Mon, 02 March 2020
Ever wondered what a consultant does? We spoke to Bill Grieve, a different kind of ‘consultant’, about his role and experiences in the Middle East. Bill’s piercing eyes can be intimidating, no doubt stemming from his background as an experienced former Special Forces officer with unique skills that set him apart – so we were careful what we asked!
So Bill, tell us a little bit about yourself.
I am a consultant, and the principle function of a consultant is to give good advice – accurate, useful and up to date, in a variety of circumstances.
Advice is based not only on logic and fact but situational reality – and sometimes I also take appropriate actions where needed for the client.
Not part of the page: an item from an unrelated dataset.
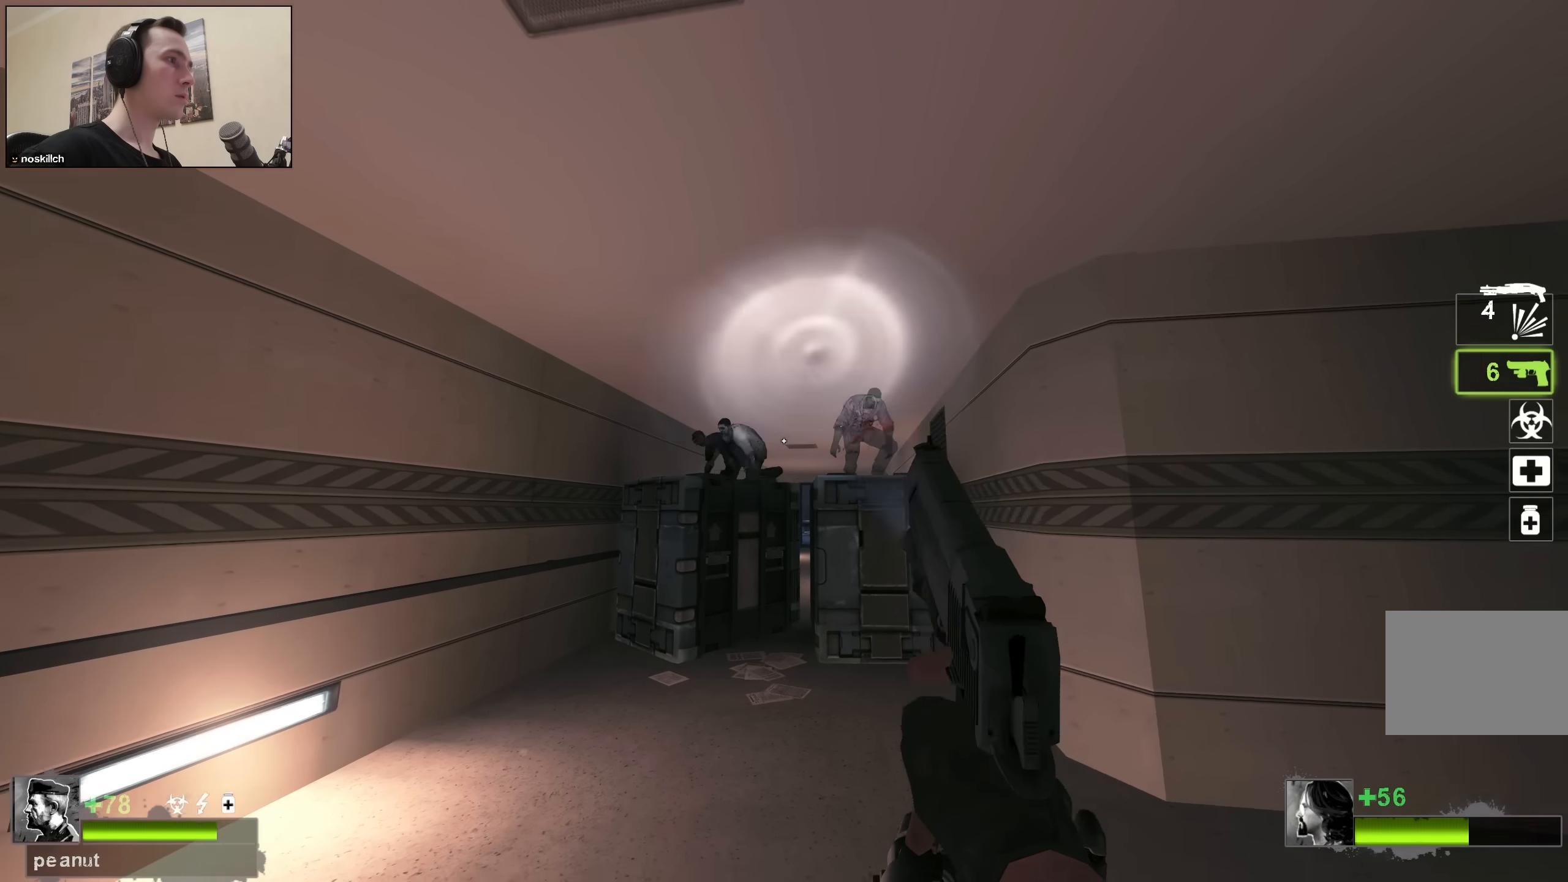
{"keys": ["d"], "events": [[417, "d", "down"]]}
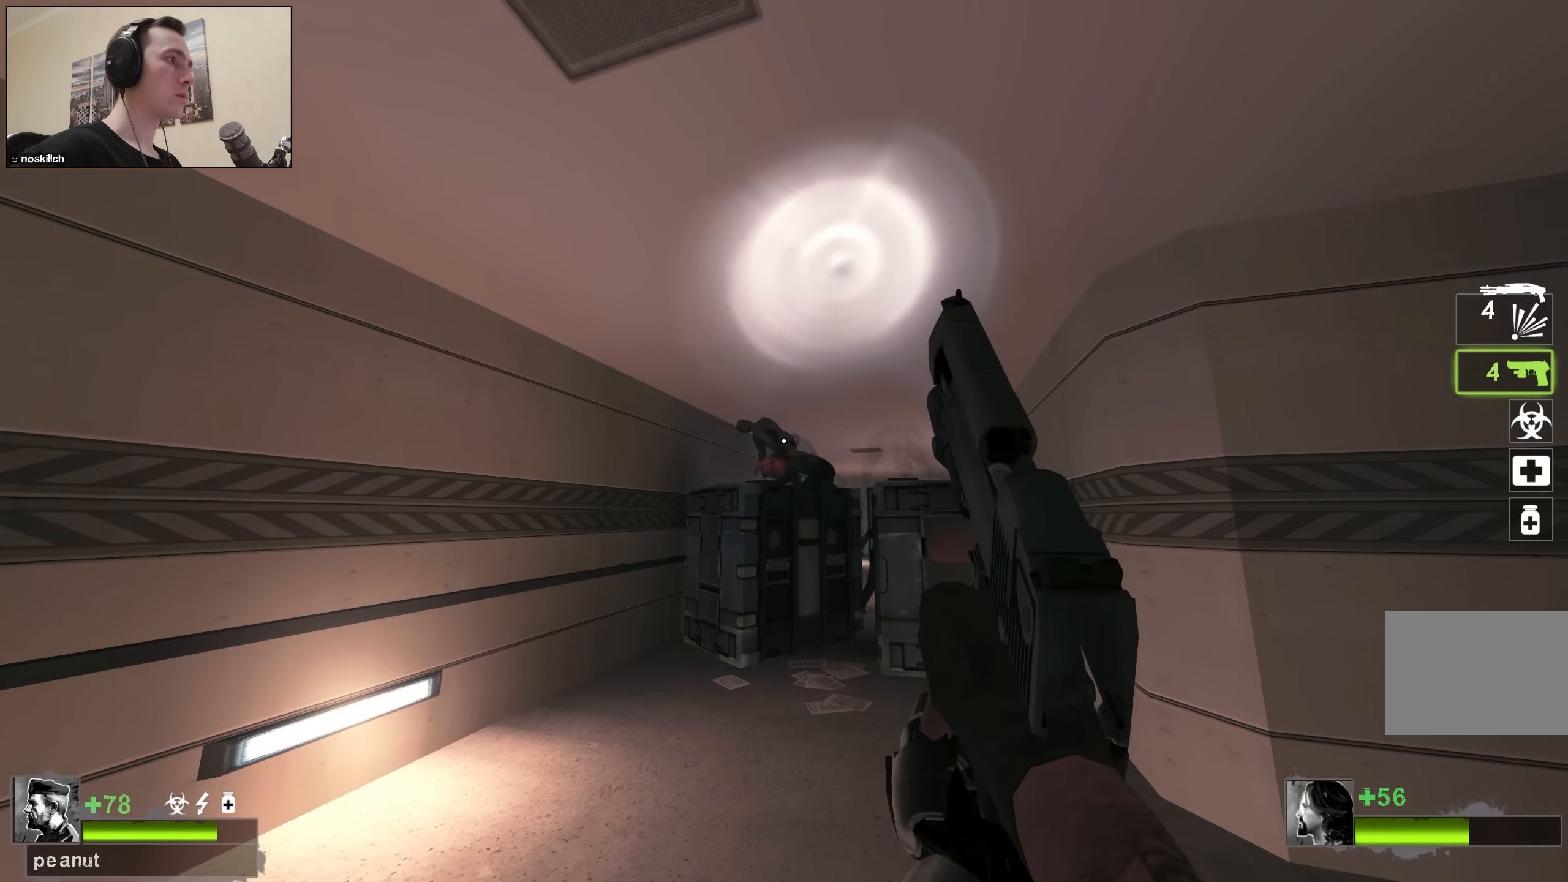
{"keys": ["w"], "events": [[167, "d", "up"], [167, "w", "down"], [250, "r", "down"], [350, "r", "up"]]}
The type of advice I give is often called upon by leading CEOs, business heads and industry leaders who find themselves facing uncertainties, difficulties and demanding expansion.
Are you a specialist consultant or a jack of all trades?
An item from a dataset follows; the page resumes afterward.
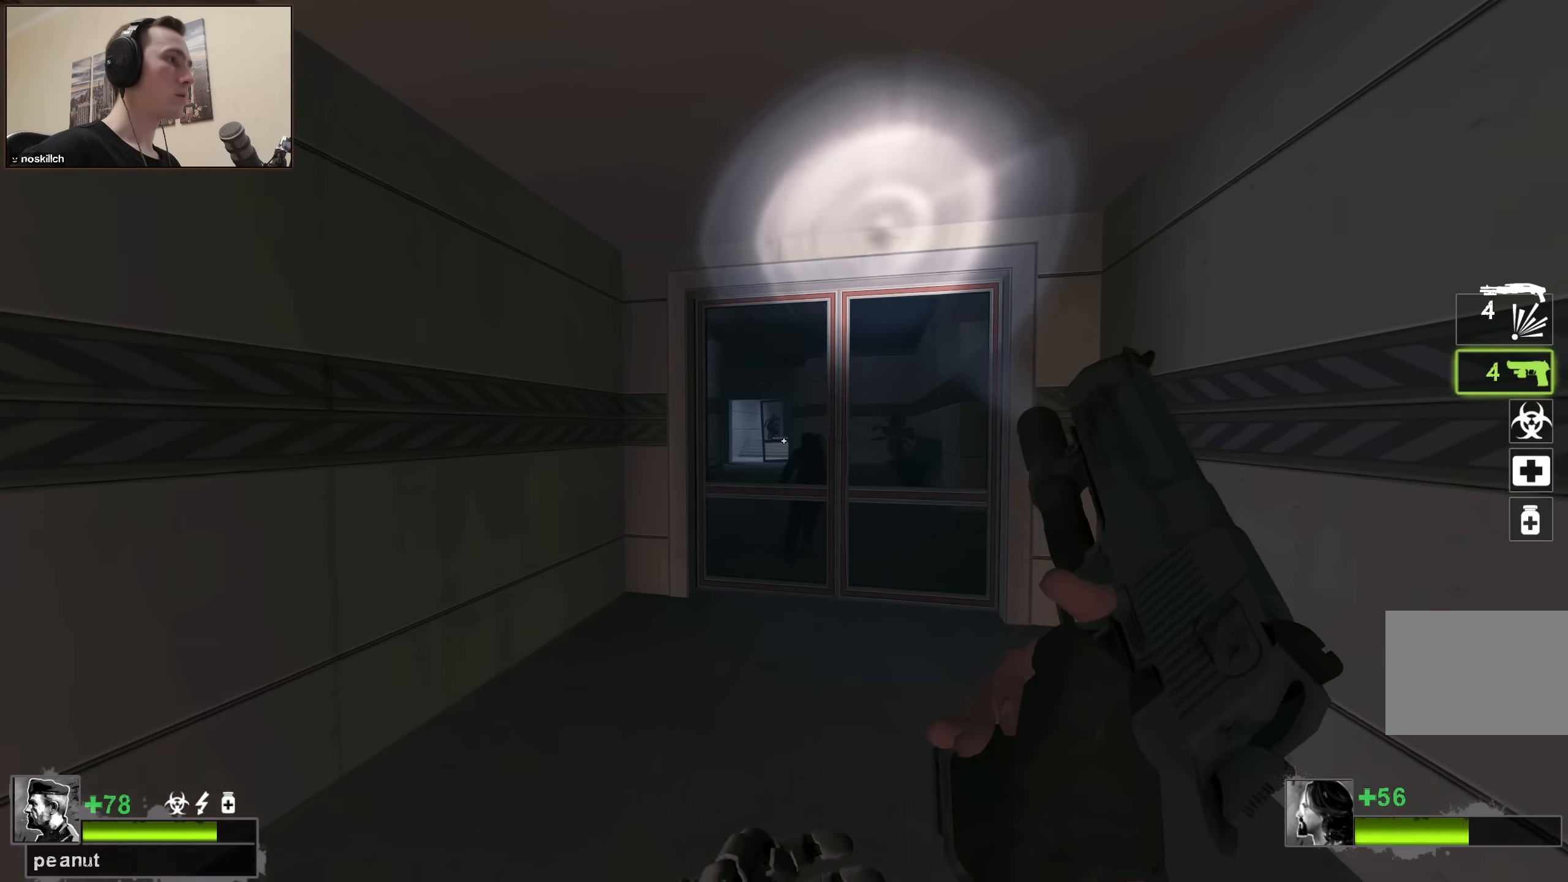
{"keys": [], "events": [[350, "e", "down"], [500, "e", "up"], [500, "w", "up"]]}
I have experience in a lot of diverse fields and a range of skills developed over a lifetime that often impress my friends, amaze my enemies and shake opposition. Passion brings its own skills and experience. Observe a young person with a digital game, if they are passionate, they quickly develop skills and experience and often become masters at the game rapidly through dedication and focus – just so with a good consultant.
How do you view business in the Middle East?
We have a great range of mature and developing businesses in the region, however many are seen as easy pickings for criminals and fraudsters as well as CSL managers and employees (CSL stands for Cheating, Stealing and Lying).
What also negatively impacts on businesses is the FFF management system – Family, Friends and Fools – often found as a consolidated group running what might be very good companies into the ground, taking every opportunity for personal enrichment and leaving behind chaos, confusion, friction and poor productivity in their wake.
Who do you work for?
I am still licensed by the New Zealand Government’s Ministry of Justice in a range of special classes and I often advise and work for large companies and groups as well as law firms and global corporates. I never divulge my clients’ details and most of the time even my close associates don’t know who I am working for. In this business you are only as good as your last job.
Can you give us an example of the consultancy work you do?
Anything from routine in-house corporate work to specialist assignments and tasks. Generally I advise my clients on the most appropriate course of action to take for resolving problems, sometimes under difficult and tense circumstances, to achieve the best possible outcome in line with their expectations and, where necessary, I will get involved myself to ensure a positive executive outcome.
Routine work can be standard strategy, change management, new management insertion, system/process analysis, performance enhancement, talent bridging, interim management and productivity or process measurement and development.
No two days are the same and situations often unfold at high speed necessitating agility, expertise and rapid decision making – and sometimes very practical, pragmatic solutions.
On top of normal consulting, I have carried out planned escorting of senior business figures into potentially dangerous environments, accompanied VIP children and families travelling, carried confidential documents and valuables, terminated potentially violent and threatening senior executives, broken single-nationality mafias and crime syndicates, carried out scientific large-scale downsizing in big companies and attended high-level meetings as a minute taker.
All in a day’s work!
Any last words?
The greatest wrongdoings in a company or organisation are disloyalty and dishonesty – both are unforgivable.
Lead, follow or get out of the way! People are either part of the problem or part of the solution – if they are a part of the problem…it’s going to be a rough ride if they are on my radar, I don’t suffer fools lightly.